I'm confident this is already done by OpenSSL (if requested by user,
which means using CERT_REQUIRED or CERT_OPTIONAL in Python's ssl module
- these map to OpenSSL's SSL_VERIFY_PEER).

I guess it would be easy to check this by providing an outdated
certificate - perhaps I'll give it a try.

> > > A) Integrate the Mozilla CA pack into Python, updating it with each
> > > security release.
> 
> > I suggest you discuss this on python-dev:
> > http://mail.python.org/mailman/listinfo/python-dev
> 
> It's an ugly dependency, I know.  X.509 suffers from a "false
> coherence" design, in which a couple of parties actively work to make
> it look like it has a coherent trust model.  The best you can do is
> try to borrow/leverage the work of one of those parties.

I suppose distributing CA certificates is a practical solution for the
user, *if* we are dedicated enough (e.g. release managers would have to
agree with the burden of tracking changes, and possibly making emergency
releases when a cert must be removed). That's the reason I suggest
asking on python-dev; I don't feel like making that decision alone.

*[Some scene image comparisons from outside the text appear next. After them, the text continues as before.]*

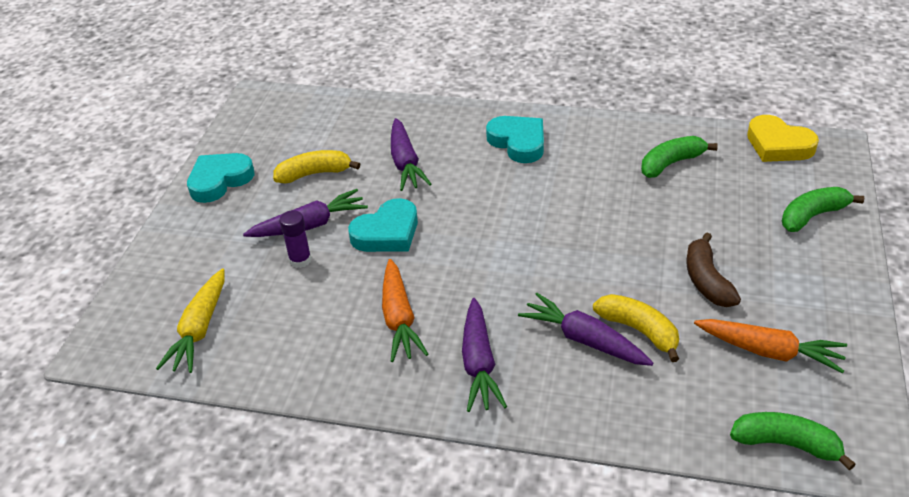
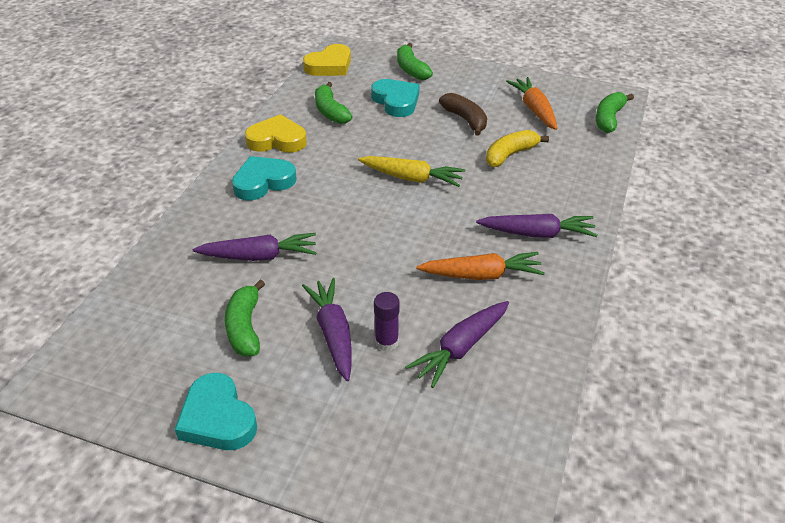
camera: 85 degrees left, 0 degrees up
yellow carrot [156,268,225,373] -> yellow carrot moved to [358,156,465,187]
yellow banana [273,150,360,184] -> green banana [225,280,265,357]
turquoise heart [348,198,418,252] -> turquoise heart moved to [371,79,420,117]
purple carrot [518,293,653,366] -> purple carrot moved to [405,301,509,388]
brown banana [686,232,741,307] -> brown banana turned 120 degrees counterclockwise [439,93,487,136]
orange carrot [694,319,847,373] -> orange carrot turned 45 degrees counterclockwise [506,77,557,130]
none -> yellow heart [245,114,307,153]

That said, system OpenSSL builds on Linux (and perhaps OS X) should have
been compiled against a well-known system location of CA certificates
maintained by the OS vendor. In this case, you can simply use
SSLContext.set_default_verify_paths
(http://docs.python.org/dev/library/ssl.html#ssl.SSLContext.set_default_verify_paths )
That doesn't help under Windows, though (where we build OpenSSL
ourselves so that the ssl module can be bundled in installers).